Inleiding

Hersentumoren die ontstaan door woekering van hersencellen worden primair genoemd. Doordat hersencellen verschillen, verschillen ook de hersentumoren. Dat geldt op dezelfde wijze voor tumoren in de hemisferen van de grote hersenen als voor tumoren in andere delen van het centrale zenuwstelsel.
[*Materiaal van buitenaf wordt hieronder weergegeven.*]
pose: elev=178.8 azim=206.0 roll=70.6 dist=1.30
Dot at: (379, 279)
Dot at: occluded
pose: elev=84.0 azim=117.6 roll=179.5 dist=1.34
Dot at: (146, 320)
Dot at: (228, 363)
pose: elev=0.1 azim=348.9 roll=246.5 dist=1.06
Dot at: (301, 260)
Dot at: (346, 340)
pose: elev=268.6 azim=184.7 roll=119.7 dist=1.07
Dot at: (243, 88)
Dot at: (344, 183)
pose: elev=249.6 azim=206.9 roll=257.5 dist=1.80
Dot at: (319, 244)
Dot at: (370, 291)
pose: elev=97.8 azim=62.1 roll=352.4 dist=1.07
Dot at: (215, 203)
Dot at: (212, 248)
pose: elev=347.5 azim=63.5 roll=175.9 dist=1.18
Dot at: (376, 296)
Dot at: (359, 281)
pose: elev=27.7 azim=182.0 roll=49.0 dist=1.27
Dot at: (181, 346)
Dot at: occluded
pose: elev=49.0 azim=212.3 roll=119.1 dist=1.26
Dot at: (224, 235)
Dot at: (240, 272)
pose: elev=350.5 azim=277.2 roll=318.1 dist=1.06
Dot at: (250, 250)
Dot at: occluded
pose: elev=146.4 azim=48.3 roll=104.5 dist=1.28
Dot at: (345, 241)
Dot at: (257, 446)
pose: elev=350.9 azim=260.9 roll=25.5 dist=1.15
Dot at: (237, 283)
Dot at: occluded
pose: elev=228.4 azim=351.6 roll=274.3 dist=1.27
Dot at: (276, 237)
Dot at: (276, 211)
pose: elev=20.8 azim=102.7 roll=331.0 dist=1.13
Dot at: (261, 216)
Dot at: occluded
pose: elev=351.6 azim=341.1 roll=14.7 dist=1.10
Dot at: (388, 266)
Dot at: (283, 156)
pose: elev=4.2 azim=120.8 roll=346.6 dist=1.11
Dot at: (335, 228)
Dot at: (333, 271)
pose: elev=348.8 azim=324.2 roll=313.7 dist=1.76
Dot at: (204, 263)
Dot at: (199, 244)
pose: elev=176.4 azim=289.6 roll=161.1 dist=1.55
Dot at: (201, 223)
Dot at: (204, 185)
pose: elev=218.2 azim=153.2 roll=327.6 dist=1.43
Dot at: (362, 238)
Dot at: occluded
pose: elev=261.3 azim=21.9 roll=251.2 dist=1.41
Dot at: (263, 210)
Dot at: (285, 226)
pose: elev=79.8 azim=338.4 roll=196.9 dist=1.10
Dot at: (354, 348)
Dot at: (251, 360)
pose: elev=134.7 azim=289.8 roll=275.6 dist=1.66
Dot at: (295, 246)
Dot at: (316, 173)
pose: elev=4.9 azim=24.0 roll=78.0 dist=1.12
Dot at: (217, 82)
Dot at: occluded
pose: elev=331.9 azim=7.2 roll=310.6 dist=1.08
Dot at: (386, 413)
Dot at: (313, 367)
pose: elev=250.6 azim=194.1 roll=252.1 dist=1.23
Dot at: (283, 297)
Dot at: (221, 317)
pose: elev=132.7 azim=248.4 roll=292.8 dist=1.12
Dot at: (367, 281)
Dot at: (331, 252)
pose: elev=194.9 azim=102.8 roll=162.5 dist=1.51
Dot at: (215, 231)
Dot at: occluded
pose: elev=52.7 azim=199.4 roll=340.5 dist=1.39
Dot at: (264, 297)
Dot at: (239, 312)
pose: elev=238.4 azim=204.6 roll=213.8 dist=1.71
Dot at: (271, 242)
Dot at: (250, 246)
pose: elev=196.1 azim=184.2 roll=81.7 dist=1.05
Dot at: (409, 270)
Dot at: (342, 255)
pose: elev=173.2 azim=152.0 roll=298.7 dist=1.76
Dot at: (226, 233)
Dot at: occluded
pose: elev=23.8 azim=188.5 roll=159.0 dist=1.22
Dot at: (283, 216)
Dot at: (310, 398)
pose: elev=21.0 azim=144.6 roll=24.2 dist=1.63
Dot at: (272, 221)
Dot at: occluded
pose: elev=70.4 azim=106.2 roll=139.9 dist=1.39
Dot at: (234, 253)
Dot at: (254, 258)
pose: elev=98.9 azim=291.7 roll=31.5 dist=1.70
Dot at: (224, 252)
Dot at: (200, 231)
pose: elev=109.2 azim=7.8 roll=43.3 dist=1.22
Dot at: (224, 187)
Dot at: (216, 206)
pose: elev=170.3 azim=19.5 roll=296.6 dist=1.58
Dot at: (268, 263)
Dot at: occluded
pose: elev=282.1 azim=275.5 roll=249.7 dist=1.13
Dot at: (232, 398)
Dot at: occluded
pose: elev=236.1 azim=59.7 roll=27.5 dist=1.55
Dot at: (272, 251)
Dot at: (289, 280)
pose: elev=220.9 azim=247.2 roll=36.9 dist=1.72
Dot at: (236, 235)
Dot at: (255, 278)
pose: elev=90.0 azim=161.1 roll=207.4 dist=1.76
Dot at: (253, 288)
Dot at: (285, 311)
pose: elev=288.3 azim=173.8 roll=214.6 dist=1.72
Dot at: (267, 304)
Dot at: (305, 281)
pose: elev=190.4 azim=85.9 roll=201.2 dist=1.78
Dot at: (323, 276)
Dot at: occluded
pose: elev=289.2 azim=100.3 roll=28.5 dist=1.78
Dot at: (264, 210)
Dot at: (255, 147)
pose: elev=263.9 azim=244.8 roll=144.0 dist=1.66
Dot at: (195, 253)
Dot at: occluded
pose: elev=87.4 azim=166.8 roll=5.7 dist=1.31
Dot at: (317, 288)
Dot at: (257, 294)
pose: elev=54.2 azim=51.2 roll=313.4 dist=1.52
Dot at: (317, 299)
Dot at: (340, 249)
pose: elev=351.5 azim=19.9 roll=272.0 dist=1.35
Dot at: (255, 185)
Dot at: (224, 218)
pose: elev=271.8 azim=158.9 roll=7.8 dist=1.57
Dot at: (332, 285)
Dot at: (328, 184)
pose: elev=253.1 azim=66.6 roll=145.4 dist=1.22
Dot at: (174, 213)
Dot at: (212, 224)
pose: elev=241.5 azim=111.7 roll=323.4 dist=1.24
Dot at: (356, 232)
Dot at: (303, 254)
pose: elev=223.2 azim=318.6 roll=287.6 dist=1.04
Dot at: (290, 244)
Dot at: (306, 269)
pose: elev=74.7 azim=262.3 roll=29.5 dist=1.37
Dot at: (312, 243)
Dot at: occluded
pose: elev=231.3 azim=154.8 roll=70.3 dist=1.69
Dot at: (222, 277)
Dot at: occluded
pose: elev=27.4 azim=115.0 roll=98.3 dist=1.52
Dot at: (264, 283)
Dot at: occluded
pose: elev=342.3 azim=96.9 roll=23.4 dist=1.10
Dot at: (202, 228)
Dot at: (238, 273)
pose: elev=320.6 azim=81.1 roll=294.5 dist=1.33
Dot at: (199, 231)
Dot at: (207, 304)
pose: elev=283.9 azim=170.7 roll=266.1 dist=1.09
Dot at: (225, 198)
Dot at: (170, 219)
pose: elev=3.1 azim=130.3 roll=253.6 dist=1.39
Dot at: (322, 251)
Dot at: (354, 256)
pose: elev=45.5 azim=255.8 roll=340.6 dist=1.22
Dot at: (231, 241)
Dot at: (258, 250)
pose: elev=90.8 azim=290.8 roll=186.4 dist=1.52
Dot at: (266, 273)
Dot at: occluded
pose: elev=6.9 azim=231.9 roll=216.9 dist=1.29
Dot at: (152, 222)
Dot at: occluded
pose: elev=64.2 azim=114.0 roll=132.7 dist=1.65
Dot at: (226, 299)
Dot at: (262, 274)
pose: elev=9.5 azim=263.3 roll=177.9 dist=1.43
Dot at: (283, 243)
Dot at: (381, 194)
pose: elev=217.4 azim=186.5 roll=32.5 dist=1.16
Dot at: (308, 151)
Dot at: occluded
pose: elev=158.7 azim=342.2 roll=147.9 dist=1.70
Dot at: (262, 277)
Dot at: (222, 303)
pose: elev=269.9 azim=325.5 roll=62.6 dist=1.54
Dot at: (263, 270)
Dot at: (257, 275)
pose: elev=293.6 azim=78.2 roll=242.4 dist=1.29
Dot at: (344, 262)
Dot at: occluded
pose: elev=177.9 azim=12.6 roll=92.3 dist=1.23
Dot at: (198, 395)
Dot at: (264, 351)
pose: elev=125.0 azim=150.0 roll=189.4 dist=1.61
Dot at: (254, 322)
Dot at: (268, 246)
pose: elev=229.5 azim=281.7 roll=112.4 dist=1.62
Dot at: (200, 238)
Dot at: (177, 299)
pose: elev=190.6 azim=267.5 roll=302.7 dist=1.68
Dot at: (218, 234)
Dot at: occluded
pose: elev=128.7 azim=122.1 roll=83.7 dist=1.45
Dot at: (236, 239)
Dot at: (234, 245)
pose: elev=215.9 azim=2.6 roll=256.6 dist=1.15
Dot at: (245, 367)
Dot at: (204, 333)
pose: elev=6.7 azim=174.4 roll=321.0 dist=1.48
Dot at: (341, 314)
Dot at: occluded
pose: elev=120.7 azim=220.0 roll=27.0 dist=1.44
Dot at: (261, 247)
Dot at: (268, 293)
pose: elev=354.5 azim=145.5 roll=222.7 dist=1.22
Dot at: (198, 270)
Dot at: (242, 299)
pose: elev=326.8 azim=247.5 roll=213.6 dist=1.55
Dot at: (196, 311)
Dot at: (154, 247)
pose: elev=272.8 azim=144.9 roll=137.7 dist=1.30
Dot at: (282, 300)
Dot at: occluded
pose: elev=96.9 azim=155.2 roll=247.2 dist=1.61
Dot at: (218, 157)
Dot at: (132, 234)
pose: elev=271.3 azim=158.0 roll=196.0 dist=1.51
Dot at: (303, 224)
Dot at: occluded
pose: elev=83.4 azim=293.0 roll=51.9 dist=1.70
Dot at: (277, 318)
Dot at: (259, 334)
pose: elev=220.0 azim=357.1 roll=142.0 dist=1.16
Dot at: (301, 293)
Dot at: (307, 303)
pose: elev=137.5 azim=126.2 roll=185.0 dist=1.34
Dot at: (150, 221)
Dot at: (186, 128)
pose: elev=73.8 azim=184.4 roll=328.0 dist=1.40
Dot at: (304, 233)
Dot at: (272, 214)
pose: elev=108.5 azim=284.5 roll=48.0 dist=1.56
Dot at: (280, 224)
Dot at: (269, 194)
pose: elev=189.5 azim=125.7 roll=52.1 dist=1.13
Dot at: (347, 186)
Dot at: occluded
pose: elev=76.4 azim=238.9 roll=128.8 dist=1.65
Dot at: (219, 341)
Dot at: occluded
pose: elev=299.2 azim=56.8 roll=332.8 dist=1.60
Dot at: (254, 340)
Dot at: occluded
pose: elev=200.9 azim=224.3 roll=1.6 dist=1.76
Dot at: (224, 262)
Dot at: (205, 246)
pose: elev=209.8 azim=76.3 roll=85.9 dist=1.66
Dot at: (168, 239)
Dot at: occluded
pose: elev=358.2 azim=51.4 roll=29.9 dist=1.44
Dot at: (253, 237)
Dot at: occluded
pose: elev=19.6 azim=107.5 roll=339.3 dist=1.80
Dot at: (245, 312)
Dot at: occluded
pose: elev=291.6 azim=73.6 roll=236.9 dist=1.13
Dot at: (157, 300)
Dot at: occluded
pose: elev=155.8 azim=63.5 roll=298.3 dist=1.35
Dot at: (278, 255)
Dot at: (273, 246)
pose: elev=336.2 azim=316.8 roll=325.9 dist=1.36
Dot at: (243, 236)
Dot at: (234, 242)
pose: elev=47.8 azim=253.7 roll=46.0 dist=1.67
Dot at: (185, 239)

Figuur 1.Laterale (buitenzijde) zijde van de rechter grote hersenhelft
Figuur 1.Laterale (buitenzijde) zijde van de rechter grote hersenhelft

Het gebied dat met driehoekjes is gemarkeerd duidt area 4 aan, het motorische schorsgebied. Het maakt deel uit van de frontale hersenkwab. Area 4 is door een groeve (sulcus centralis) gescheiden van een gebied dat met rondjes is gemarkeerd. Dit is het sensibele schorsgebied, het voorste deel van de wandbeen(pariētale)-kwab. Het reikt aan de onderzijde tot een andere diepe groeve, de sulcus lateralis. Daaronder/achter bevindt zich de slaapkwab (temporale kwab), de kwab waar bij kinderen de meeste tumoren voorkomen. De occiptale kwab vormt de achterpool van de grote hersenen. Daaronder ziet men de kleine hersenen. Overgenomen uit A. Biemond, Diagnostiek van Hersenziekten, tweede druk, 1950, Uitgever Erven Bohn. In de grote hersenen van kinderen kunnen zich de volgende typen tumoren voordoen.

  • Gliomen ontstaan door woekering van gliacellen. Gliacellen zijn de steuncellen van het centrale zenuwstelsel. Van de drie typen gliacellen, de stervormige astrocyten, de uitloperarme oligodendroglia en de ependymcellen die de wanden van de ventrikels bekleden, woekeren de astrocyten veruit het meest. Dit zijn de astrocytomen. In de groeiwijze van gliomen onderscheidt men 4 graden van ernst. Tumoren met de ernstgraden 3 en vooral 4 zijn kwaadaardig: ze groeien snel, infiltreren in gezond weefsel en zaaien uit naar andere plaatsen in het zenuwstelsel of het lichaam. Tumoren met de graden 1 en 2 zijn relatief goedaardig: ze groeien langzaam, infiltreren niet of weinig en zaaien meestal niet uit; ze worden “laaggradig” genoemd (Zie ook Ziektebeschrijving Hersentumoren).
  • Tumoren die bestaan uit gewoekerde neuronen (gangliocytomen) of uit neuronen en gliacellen (gangliogliomen) of uit gedesorganiseerde haarden van neurale en gliale cellen (DNET) (“dysembryoplastische neuroectodermale tumor”) groeien allemaal langzaam, meestal in de temporale kwab van de grote hersenen.

Primaire tumoren in de grote hersenen van kinderen zijn overwegend laaggradig. Tenzij uitdrukkelijk anders vermeld, blijft deze tekst beperkt tot deze categorie.